Designing a User-driven DAM Experience, Part 1

April 9, 2021

To the user, a digital asset management (DAM) or similar system is only as good as the search and discovery experience.

If users are greeted with a homepage that they can’t relate to, if searches don’t return expected results, and if they can’t figure out how to use the navigational tools to browse, they get frustrated and leave. Many will never return.


DAM and similar systems exist to help people find assets they are looking for and use them effectively. Getting the search and discovery experience right is the key to adoption.

To design a system for findability, you have to start with the building blocks: metadata, taxonomy, and information architecture. To translate these into a good search and discovery experience, you have to learn how your users see the world.

When I studied libraries and archives in school, I learned that metadata and taxonomy are all about standards. The message was — follow the standards and you will be in good shape.

Later I learned that standards are really just a starting point. After all, many standards have “core” in their name for a reason. Standards offer an agreed upon set of common attributes for resources, but they need to be tailored to the specific context.

The unique characteristics and attributes of assets also inform how you organize and tag things. Photo shoots with 400 images of the same thing will be organized and described a little differently from video projects with graphics, b-roll, and multiple edit versions. 

Then there is the business domain, the unique concepts within an organization. Using terminology that is meaningful to the organization’s strategies, products, or services to describe content helps users understand why it was created, or the context in which it can be used.

Standards + asset characteristics + business domain offer a great start. But to really ensure that you have a metadata and taxonomy solution that will translate into a search and discovery experience that meets the needs of users, we also need to understand how our users search, browse, and understand assets.

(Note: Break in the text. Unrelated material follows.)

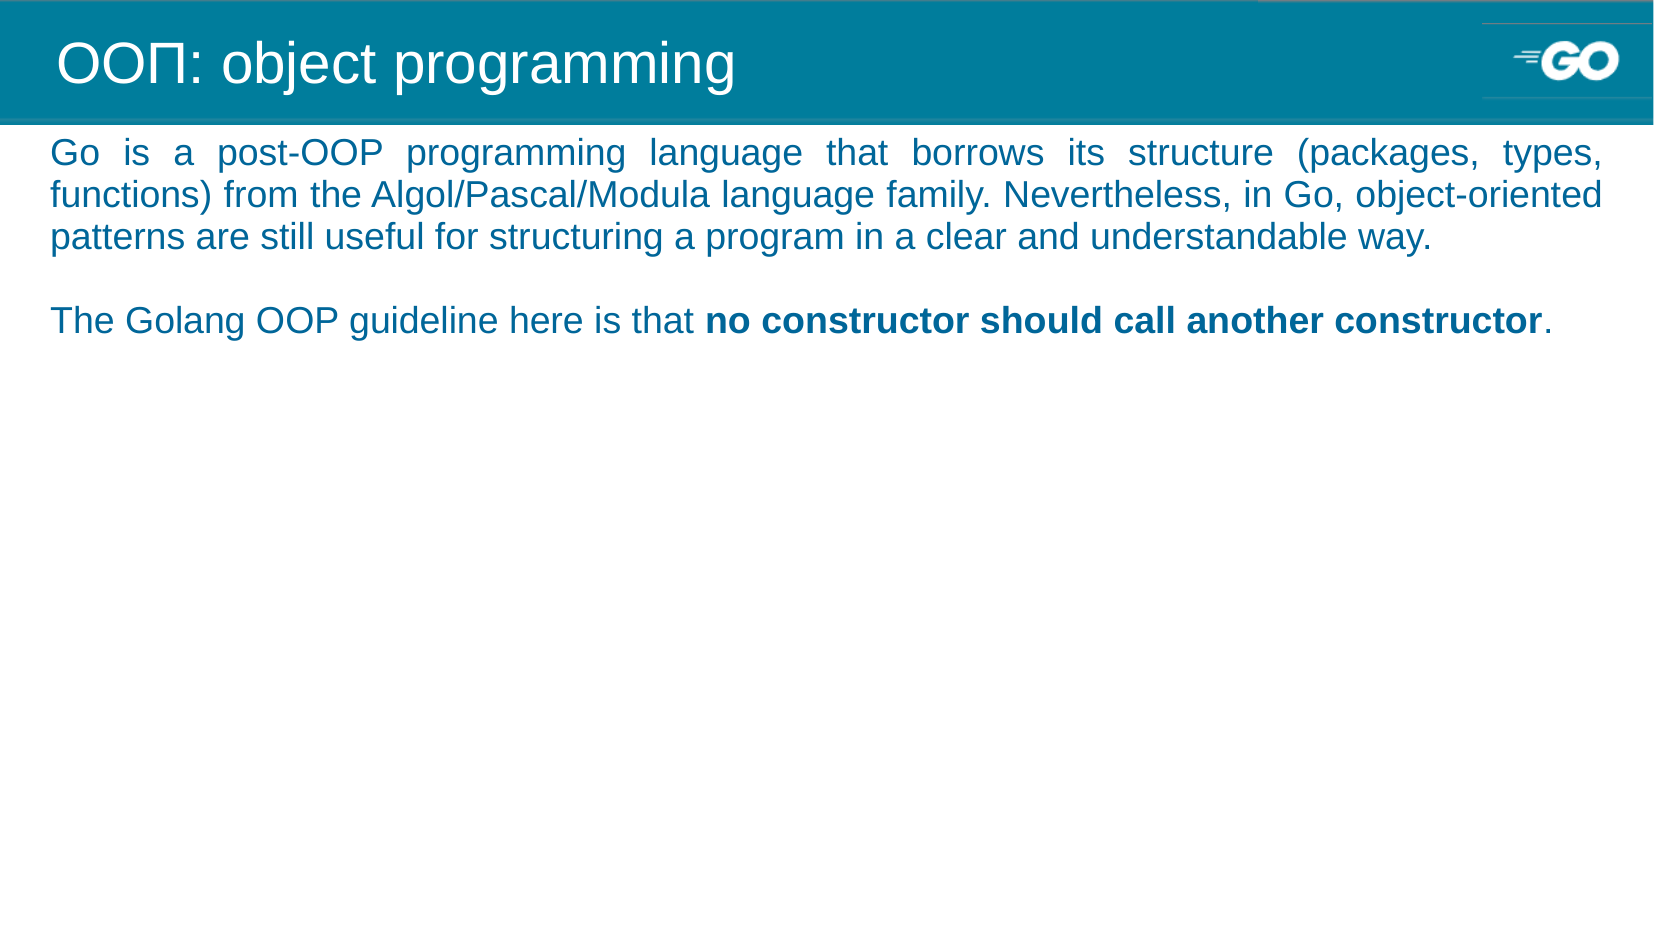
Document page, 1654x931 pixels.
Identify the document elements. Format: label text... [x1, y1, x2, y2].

Over the next three blog posts, I’m going to share 3 exercises to try that will give you insight into how your users’ are likely to browse, search, discover, interpret, and use information assets. Understanding common information seeking behavior will help you design a solution that will allow you to get the building blocks right. Once you understand the things your users want to do you can configure system features like search filters, support free-text search, enable auto-suggestion, and create thematic groupings that support your specific users’ needs. It will also help you understand what information is most important to users so you can prioritize description and tagging.

Standards + asset characteristics + business domain + user needs and behavior = the foundation of a highly effective DAM search and discovery experience.


A great starting point to determine how to organize and display information is to conduct a card sorting study. As defined by user research experts Nielsen Norman Group, card sorting is 

“a UX research method in which study participants group individual labels written on notecards according to criteria that make sense to them. 


This method uncovers how the target audience’s domain knowledge is structured, and it serves to create an information architecture that matches users’ expectations.”

Imagine you are designing the website of a retailer that sells home goods. There are thousands of products that range from furniture to spoons. You are trying to figure out how to organize the site’s main navigation so that users can easily browse for ideas or go straight to the products they are looking for. You assemble a group of users and provide them with a series of products, and ask them to sort the products into categories, then label each category (this method is called open card sorting because the user is not given predefined categories to sort into).

A DAM or similar system is very much like a retail site in many ways, so using this method is a great way to determine how users think about the types of assets your organization has. Understanding this can inform how you might configure the high-level navigation on your system, how to curate and feature assets, and how to determine what search filters might be important.


1. Gather about 30-50 assets (yes, the actual images) or titles (write this info on index cards) that represent the breadth of your collection.

2. Identify your target user groups, then identify a few people per user group to participate in the study.

3. Provide participants with the images or cards and ask them to group those items, and to label each grouping.

4. Repeat this for each participant.

5. Synthesize the results and identify patterns.

Ideally, card sorting is done 1:1, although it can also work well as a small group exercise (3-4 people max). Card sorting can be done in person or remotely. Virtual whiteboard tools like Mural and Miro are great for this. If you are working in person, print out images.

You will almost certainly find some surprising patterns. At the very least, any hypotheses you came in with will be backed up by actual qualitative data, which will give you confidence.